Quand la brique cuit

Quand la brique cuit toute seule

Julien Blanchard et David Hoffmann développent leur brevet « HP2A ». Une usine, construite à Bournezeau, ouvre en 2018.
Avec eux, ce n’est pas la France des solutions, mais le monde des solutions. Julien Blanchard et son associé, David Hoffmann, avaient reçu, en août, la visite d’Emmanuel Macron, alors ministre de l’Économie. De passage en Vendée, le ministre avait voulu saluer la capacité d’innovation de la briqueterie Gillaizeau, à Chaillé-sous-les-Ormeaux. L’une des plus anciennes entreprises de Vendée, fondée en 1850.

L’innovation dans la briqueterie

L’innovation dans une briqueterie, c’est presque paradoxal. Depuis la nuit des temps, on extrait de l’argile pour fabriquer des tuiles ou encore de carreaux de faïence.
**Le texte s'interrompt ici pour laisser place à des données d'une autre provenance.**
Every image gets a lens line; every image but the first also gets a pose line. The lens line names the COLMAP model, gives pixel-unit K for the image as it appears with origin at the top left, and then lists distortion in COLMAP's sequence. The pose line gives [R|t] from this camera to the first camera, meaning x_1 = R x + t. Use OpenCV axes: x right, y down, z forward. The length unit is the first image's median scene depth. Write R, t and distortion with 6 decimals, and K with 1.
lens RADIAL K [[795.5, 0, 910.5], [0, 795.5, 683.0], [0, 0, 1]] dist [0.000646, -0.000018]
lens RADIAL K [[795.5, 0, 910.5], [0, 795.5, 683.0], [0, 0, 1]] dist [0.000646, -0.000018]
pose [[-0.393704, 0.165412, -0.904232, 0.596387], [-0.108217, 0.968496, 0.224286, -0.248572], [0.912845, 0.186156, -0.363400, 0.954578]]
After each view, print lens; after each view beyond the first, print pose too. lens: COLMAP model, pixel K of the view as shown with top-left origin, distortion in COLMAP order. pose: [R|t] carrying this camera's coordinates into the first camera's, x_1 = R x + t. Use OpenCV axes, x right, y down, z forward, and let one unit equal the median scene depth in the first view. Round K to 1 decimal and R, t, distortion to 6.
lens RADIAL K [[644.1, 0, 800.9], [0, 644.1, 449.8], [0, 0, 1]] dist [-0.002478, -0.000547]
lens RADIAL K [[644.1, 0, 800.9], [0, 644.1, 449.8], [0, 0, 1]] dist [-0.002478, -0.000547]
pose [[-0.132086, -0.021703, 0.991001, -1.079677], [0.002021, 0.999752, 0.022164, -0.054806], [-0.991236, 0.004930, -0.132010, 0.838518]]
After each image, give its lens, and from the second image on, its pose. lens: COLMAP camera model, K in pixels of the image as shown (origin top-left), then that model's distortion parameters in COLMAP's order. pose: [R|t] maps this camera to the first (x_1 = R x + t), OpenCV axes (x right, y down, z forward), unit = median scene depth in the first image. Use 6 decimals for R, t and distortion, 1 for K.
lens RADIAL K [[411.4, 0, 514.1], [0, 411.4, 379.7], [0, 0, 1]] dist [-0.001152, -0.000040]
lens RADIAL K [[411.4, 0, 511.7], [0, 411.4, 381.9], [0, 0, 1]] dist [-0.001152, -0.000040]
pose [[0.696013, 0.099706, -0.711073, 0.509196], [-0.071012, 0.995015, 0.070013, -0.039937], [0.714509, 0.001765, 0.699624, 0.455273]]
En rachetant la briqueterie, Julien Blanchard a développé une gamme d’enduits pour l’intérieur ou l’extérieur de la maison, sous la marque Argilus. Un tabac, puisque sa marque est distribuée dans toute la France et même ailleurs.
Mais la véritable innovation résulte d’une rencontre avec David Hoffmann, ingénieur chimiste, et inventeur du brevet HP2A. Toujours à base d’argile, il s’agit de reconstituer la pierre. Le secret de ce nouveau matériau de construction réside dans le fait qu’il n’est pas nécessaire de le cuire, contrairement aux briques ou au ciment. Les perspectives sont énormes. D’après l’industriel, on peut utiliser toutes sortes de déchets de construction, y compris du sable du désert, jusqu’alors inexploitable.
Développement du brevet HP2A
Mais pour développer le brevet, il faut construire une usine. Un temps imaginée à La Roche-sur-Yon, elle sera finalement construite à Bournezeau. À la clé, quinze emplois, pour commencer. Ouverture en 2018.
À la briqueterie de Chaillé-sous-les-Ormeaux, Julien Blanchard a présenté, en août, les esquisses de la future usine à Emmanuel Macron.